The PDF Splitter is a desktop application built in Java for splitting PDF files by size, by pages, and extracting email addresses from PDF documents. This project utilizes the PDFBox and iTextPDF libraries to perform these operations effectively.
- Split PDFs by size: Break large PDF files into smaller chunks of a specified size.
- Split PDFs by pages: Divide a PDF into multiple parts after a given number of pages.
- Extract email addresses: Retrieve and save all email addresses found in a PDF document to a
.txt
file.
-
Split PDF After Specific Pages:
- Select the number of pages after which the PDF should be split.
- The resulting PDFs will be saved in the output folder.
-
Split PDF by Specific Size:
- Specify the maximum allowable size for each split PDF in kilobytes.
- The application will create multiple PDFs, ensuring each part adheres to the size limit.
-
Extract Email Addresses:
- Scans the text within PDF files for valid email addresses.
- Extracted emails are saved in a
.txt
file for easy access.
- Java 8 or higher.
- Maven for dependency management.
- Clone the repository:
git clone https://github.com/your-username/pdf-splitter.git cd pdf-splitter
- Build the project:
mvn clean install
- Run the application:
java -cp target/pdfsplitting-0.0.1-SNAPSHOT.jar com.pdfsplitting.Main
- Apache PDFBox: For handling PDF documents.

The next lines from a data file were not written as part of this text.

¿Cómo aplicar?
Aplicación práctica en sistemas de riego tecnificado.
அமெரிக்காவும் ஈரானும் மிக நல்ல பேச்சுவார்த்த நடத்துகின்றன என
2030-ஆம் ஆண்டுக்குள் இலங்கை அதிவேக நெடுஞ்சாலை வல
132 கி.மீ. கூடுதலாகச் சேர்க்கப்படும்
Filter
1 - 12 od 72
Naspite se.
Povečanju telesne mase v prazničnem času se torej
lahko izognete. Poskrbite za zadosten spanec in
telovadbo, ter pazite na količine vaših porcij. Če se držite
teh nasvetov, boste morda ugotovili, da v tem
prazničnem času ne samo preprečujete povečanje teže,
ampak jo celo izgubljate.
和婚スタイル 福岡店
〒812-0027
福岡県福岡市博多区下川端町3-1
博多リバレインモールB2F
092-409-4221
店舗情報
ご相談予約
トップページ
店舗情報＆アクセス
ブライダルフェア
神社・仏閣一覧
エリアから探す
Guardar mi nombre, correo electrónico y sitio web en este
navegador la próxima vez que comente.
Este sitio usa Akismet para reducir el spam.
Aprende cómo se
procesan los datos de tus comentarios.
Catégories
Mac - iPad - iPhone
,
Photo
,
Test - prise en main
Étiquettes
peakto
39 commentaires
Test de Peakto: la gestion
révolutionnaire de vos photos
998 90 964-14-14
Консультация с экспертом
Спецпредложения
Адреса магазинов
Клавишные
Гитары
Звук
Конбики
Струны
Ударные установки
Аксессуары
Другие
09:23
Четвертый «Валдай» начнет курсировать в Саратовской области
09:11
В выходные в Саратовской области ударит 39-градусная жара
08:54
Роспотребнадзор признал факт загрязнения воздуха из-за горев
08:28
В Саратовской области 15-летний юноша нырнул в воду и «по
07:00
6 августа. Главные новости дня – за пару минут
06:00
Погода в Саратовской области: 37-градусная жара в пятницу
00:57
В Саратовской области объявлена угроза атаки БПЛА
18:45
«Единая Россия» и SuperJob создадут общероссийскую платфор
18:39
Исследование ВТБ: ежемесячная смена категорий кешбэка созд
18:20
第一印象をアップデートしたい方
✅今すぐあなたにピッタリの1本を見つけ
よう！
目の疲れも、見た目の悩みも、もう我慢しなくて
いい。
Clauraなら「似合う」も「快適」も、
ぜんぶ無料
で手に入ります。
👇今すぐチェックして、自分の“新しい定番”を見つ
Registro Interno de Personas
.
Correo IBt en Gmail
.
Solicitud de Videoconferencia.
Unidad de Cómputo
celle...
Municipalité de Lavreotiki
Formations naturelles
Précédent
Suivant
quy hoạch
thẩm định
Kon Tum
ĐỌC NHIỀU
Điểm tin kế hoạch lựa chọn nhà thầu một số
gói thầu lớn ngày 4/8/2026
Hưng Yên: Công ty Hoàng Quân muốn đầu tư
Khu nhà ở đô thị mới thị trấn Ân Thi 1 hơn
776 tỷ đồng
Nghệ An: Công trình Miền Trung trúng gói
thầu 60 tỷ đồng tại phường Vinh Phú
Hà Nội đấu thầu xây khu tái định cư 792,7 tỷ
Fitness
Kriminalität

- iTextPDF: For advanced PDF processing.
marioszocs-pdf-splitter/
├── pom.xml # Maven build configuration
├── README.md # Project documentation
├── src/main/java/com/pdfsplitting/
│ ├── Main.java # Entry point of the application
│ ├── PDFFileOperations.java # Interface for PDF operations
│ ├── PDFFileOperationsImp.java # Implementation of PDF operations
│ ├── PdfUtilities.java # Utility methods for PDF handling
└── .gitignore # Ignored files